Does it have as many ready bioinformatics modules / libraries? If not, then stopping bioinformatics/bilogists from using it would be as futile as stopping astronomers from using FORTRAN
Jakub Narębski
BioPython isn't quite as mature as BioPerl, but it's getting there. (There's also BioRuby, but it's a distant third.) I have no idea what the chemists use; the physicists I know all use C.
Meredith L. Patterson
+2  A: 

Draw parallels with statistics. Stats is a crucial part of scientific research, and one where the only sensible advice is: either learn to do it properly, or get an expert to do it for you. Incorrectly-done stats can completely undermine a paper, just as badly-written code can completely undermine a public database or web resource.

PS: This blog is very good, but getting them to read it will be an uphill struggle: Programming for Scientists

Andrew Clegg
A: 

To be devil's advocate, is teaching scientists to be good software engineers the right thing to do? Software in research is usually very purpose specific - sometimes to the point where a piece of code needs to run successfully only once on a single data set. The results then feed into a publication and the goal is met. And there's a high risk that your technique or algorithm will be superseded by a better one in short order. So, there's a real risk that effort spent producing sparkling code will be wasted.

When you're frustrated by wading through a swamp of ill-formed perl code, just think that the code you're looking at is one of the rare survivors. Mountains of such code has been written, used a few times, then discarded never to see the light of day again.

I guess I'm just saying there's a big place in research for smelly heinous one-off prototype code. There are good reasons why such code exists. It may not be pretty, but if it gets the job done, who cares? We can always hire a software engineer to write the production-ready version later, IF it turns out to be justified, and let our scientists move on.

+1  A: 

Chris,

I agree with you to a degree, but in my experience what ends up happening is that in their eagerness to publish you end up with too many "me too" codes and methods, which don't really add to the quality of science. If there was a little more thought about open sourcing code and encouraging others to contribute (without necessarily getting publications out of it) then everyone would benefit.
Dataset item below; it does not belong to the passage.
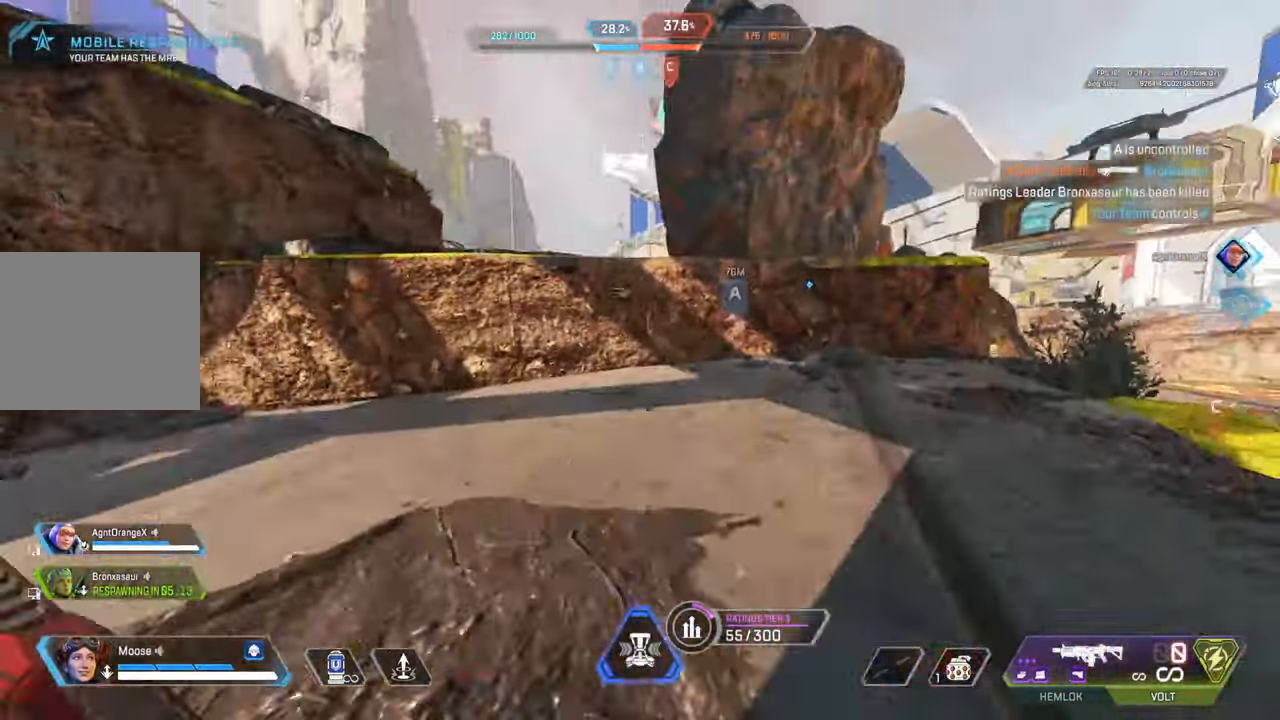
{"buttons": [], "left_stick": "up", "right_stick": "center", "events": []}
Definitely agree that a separation between the scientific programmers and the software engineers is a good thing, especially for production applications. But even for scientific programming, the quality of my code would have been so much better if I had followed good practices at the time.

mndoci
+1  A: 

In my experience the best way of getting people to program cleanly is to show a good example when you're working with them. eg: "I never spend hopeless days debugging my code because the first things I code are automated unit tests that will pinpoint problems when they are small and easily detectable" or: "I'm very bad at keeping track of versions of things, but sometimes my new code does break what did work before. So I use svn/git/dropbox to keep track of things for me"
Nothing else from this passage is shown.